Organisms-especially microbes-tend to live together in ecosystems. While some of these ecosystems are very biodiverse, others are not, and while some are very stable over time, others undergo strong temporal fluctuations. Despite a long history of research and a plethora of data, it is not fully understood what determines the biodiversity and stability of ecosystems. Theory and experiments suggest a connection between species interaction, biodiversity and the stability of ecosystems, where an increase in ecosystem stability with biodiversity could be observed in several cases. However, what causes these connections remains unclear. Here, we show in microbial ecosystems in the laboratory that the concentrations of available nutrients can set the strength of interactions between bacteria. High nutrient concentrations allowed the bacteria to strongly alter the chemical environment, causing on average more negative interactions between species. These stronger interactions excluded more species from the community, resulting in a loss of biodiversity. At the same time, the stronger interactions also decreased the stability of the microbial communities, providing a mechanistic link between species interaction, biodiversity and stability in microbial ecosystems.

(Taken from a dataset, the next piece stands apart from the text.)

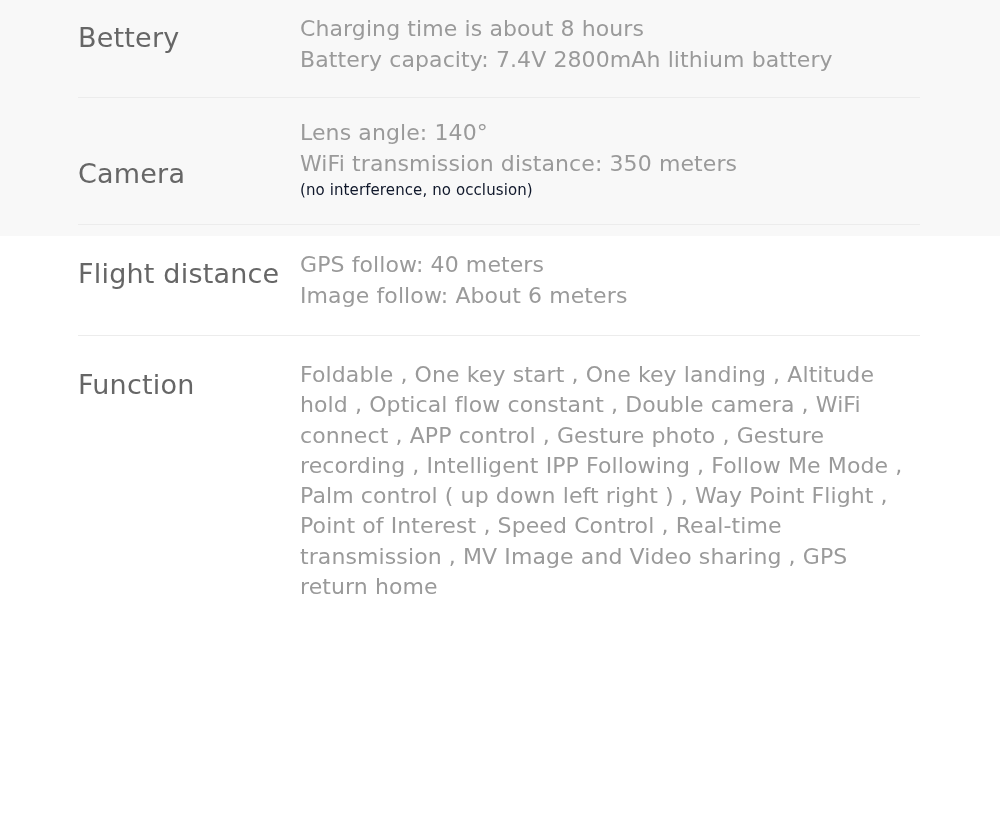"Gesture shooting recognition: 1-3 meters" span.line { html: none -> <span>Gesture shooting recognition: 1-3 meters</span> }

生物——尤其是微生物——往往生活在生态系统中。虽然有些生态系统具有很高的生物多样性,而有些则不然,有些生态系统随着时间的推移非常稳定,而有些则经历强烈的时间波动。尽管长期以来进行了大量的研究并积累了大量的数据,但仍不完全清楚是什么决定了生态系统的生物多样性和稳定性。理论和实验表明,物种相互作用、生物多样性和生态系统稳定性之间存在联系,在某些情况下可以观察到生态系统稳定性随生物多样性的增加而增加。然而,导致这些联系的原因尚不清楚。在这里,我们在实验室的微生物生态系统中表明,可用营养物的浓度可以设定细菌之间相互作用的强度。高营养浓度使细菌能够强烈改变化学环境,导致物种之间的平均相互作用更负。这些更强的相互作用将更多的物种排除在群落之外,导致生物多样性的丧失。同时,更强的相互作用也降低了微生物群落的稳定性,为微生物生态系统中物种相互作用、生物多样性和稳定性之间提供了一种机制联系。